“Dostoyevski’nin yarattığı suçlulara, çılgınlara… bambaşka bir gözle bakarız. Bu kötü insanları sevdiğimizi, içimizde onlara yakın bir şeyler bulunduğunu anlamak, tekinsiz ve tuhaf bir etki bırakır.” Herman Hesse
“Benim bir şeyi öğrenmem, hem de ivedilikle öğrenmem gerekiyordu. Herkes gibi ben de bir bit miyim, yoksa bir insan mıyım?” Dostoyevski’nin karanlık kahramanı Raskolnikov’un sorduğu bu sorudan doğan Suç ve Ceza, insan ruhunun, hem köşe bucağında örümcekler gezinen dar bir odaya, hem de göz alabildiğine uzanan bir Sibirya ovasına dönüşebileceğini gösteriyor.

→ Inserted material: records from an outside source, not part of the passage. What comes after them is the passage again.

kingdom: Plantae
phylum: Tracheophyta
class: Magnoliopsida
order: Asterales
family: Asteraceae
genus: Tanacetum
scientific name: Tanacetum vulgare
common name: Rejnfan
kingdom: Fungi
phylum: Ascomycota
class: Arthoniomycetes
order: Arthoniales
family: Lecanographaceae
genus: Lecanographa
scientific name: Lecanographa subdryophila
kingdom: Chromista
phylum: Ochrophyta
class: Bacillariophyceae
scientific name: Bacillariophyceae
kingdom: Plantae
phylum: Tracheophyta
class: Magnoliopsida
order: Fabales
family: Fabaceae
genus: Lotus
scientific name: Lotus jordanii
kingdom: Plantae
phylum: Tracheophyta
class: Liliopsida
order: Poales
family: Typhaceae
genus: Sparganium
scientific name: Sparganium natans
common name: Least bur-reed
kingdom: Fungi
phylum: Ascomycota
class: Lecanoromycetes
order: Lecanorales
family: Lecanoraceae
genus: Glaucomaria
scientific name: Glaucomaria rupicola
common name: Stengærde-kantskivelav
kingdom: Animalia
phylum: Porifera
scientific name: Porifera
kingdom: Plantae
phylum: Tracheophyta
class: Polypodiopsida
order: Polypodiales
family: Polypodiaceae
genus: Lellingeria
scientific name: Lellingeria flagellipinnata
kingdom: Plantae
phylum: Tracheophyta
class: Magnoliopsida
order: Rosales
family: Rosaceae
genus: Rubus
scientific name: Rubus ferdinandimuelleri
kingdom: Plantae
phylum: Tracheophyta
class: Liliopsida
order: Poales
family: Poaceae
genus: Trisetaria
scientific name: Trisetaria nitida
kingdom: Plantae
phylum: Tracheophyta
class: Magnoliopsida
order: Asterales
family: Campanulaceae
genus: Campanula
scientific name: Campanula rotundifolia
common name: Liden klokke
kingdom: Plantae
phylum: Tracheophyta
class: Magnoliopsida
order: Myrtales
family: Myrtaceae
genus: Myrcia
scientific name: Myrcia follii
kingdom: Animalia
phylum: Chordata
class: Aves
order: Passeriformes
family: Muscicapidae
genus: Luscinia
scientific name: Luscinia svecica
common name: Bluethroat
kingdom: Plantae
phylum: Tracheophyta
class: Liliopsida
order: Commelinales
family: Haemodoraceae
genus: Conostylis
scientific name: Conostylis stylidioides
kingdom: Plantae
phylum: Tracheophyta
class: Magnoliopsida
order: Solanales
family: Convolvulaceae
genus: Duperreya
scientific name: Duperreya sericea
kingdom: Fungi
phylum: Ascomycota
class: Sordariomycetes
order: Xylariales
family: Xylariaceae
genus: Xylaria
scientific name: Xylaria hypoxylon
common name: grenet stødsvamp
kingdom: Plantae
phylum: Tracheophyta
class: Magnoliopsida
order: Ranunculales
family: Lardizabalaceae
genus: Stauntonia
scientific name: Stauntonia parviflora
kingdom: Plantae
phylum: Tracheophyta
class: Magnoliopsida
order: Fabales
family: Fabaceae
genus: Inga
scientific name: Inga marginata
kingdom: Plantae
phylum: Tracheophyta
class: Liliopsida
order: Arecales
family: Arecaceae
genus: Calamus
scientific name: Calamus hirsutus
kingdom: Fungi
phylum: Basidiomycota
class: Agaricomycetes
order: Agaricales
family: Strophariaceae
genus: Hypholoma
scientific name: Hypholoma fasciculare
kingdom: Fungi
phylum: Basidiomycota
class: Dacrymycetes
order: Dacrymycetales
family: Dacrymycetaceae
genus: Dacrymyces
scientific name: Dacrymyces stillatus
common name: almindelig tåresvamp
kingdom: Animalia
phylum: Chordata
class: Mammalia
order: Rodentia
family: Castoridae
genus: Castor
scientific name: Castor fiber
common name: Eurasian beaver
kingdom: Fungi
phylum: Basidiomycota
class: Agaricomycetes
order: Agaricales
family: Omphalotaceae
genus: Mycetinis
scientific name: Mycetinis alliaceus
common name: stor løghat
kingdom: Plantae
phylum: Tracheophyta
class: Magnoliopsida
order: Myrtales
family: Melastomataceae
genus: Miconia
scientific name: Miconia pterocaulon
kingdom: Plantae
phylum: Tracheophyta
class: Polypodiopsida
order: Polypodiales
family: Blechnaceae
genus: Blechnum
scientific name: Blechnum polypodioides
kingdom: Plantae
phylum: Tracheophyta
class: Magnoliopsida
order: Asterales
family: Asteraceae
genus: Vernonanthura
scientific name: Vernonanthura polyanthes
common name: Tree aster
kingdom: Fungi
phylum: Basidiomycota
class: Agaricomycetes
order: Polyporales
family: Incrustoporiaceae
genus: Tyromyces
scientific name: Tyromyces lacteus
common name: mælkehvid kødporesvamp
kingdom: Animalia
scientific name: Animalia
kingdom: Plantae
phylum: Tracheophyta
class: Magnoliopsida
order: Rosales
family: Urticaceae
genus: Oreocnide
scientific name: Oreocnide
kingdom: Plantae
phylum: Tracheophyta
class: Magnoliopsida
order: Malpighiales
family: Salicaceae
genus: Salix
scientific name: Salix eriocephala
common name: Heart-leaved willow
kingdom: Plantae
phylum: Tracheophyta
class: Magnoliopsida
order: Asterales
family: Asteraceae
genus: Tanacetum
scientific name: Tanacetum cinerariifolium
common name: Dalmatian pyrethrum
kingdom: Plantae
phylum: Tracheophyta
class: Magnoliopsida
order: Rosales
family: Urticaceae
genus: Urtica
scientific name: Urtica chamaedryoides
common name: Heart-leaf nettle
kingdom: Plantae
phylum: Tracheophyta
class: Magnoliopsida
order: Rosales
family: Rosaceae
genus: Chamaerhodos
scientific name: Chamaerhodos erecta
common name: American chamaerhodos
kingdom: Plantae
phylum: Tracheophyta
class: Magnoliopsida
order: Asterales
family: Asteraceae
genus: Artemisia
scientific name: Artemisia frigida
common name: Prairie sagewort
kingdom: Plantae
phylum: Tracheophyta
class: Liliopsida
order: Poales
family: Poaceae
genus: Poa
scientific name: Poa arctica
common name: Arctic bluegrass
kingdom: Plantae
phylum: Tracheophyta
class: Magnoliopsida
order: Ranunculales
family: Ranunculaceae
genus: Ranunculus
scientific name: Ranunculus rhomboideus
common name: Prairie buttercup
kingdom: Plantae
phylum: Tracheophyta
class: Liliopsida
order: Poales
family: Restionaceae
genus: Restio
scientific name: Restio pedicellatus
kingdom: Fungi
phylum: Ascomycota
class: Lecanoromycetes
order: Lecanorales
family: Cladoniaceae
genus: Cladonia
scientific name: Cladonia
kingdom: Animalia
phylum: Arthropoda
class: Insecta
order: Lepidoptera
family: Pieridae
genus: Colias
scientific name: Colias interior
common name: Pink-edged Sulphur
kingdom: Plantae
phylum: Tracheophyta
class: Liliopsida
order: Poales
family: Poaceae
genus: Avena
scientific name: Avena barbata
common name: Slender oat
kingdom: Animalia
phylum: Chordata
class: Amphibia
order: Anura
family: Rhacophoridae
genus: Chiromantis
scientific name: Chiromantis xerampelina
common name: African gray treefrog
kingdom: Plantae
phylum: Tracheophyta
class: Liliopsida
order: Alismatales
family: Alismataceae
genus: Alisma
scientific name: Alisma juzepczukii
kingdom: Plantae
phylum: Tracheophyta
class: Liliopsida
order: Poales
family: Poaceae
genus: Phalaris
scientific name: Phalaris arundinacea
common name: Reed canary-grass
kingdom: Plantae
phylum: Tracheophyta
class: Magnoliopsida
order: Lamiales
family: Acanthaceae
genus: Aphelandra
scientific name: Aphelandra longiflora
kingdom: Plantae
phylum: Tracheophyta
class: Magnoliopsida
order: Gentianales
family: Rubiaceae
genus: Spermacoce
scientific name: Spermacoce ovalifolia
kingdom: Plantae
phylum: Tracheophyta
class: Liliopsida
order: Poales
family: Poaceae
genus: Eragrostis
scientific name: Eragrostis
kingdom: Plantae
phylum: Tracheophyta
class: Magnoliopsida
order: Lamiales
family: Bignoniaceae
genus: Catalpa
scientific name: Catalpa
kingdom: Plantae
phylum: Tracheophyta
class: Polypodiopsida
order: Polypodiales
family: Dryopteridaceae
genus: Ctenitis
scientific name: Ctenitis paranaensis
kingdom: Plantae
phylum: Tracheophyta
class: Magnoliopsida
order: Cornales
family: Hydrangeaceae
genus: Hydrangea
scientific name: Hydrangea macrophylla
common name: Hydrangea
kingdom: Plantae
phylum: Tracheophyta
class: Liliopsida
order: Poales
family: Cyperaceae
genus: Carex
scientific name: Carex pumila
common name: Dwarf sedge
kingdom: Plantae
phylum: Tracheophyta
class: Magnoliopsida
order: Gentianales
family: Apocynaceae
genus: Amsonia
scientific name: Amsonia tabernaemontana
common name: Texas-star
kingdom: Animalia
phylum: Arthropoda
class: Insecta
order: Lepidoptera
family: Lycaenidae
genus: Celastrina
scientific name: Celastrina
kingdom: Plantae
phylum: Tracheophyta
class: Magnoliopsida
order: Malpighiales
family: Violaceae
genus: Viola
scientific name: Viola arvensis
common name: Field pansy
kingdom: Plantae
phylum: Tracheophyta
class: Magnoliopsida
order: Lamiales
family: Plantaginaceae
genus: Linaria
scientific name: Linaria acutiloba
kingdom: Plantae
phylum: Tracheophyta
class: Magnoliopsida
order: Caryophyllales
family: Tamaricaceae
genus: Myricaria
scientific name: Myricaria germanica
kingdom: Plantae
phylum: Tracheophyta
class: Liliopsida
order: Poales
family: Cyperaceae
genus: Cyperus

Dostoyevski’nin dünyasına girmek için ideal bir başlangıç noktası olan, Rusça aslından çevirisiyle sunduğumuz Suç ve Ceza’nın ortaya attığı bilmece bugün de bize eşlik etmekte:
Kimdir her sabah bıkkınlıkla yatağından kalkan, gün boyu ateşler ve sanrılar içinde sokakları adımlayan ve akşamları tekrar bıkkınlıkla yatağına dönen?